Look through the data below and show every line that includes "back".

Input records Block Start

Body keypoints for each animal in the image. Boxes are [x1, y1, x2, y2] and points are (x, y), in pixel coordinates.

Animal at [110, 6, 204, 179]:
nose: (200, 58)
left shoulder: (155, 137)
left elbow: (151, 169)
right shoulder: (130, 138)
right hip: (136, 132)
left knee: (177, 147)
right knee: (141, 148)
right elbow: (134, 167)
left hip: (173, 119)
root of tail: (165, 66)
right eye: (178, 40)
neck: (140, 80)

Input records Block End
Input records Block Start

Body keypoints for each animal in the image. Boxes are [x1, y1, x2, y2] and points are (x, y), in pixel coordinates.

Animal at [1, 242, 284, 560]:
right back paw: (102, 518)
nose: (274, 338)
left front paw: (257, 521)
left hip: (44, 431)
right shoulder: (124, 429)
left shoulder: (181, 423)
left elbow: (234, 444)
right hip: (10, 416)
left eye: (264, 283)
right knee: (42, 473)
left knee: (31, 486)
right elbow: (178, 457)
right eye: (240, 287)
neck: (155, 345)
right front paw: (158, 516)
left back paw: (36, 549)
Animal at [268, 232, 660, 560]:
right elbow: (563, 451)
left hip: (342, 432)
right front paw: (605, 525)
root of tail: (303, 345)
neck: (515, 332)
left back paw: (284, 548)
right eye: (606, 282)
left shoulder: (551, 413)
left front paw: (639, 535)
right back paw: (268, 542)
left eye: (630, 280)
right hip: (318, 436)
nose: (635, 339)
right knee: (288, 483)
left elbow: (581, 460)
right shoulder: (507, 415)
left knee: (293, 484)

Input records Block End

■ Reply to the task:
right back paw: (102, 518)
left back paw: (36, 549)
left back paw: (284, 548)
right back paw: (268, 542)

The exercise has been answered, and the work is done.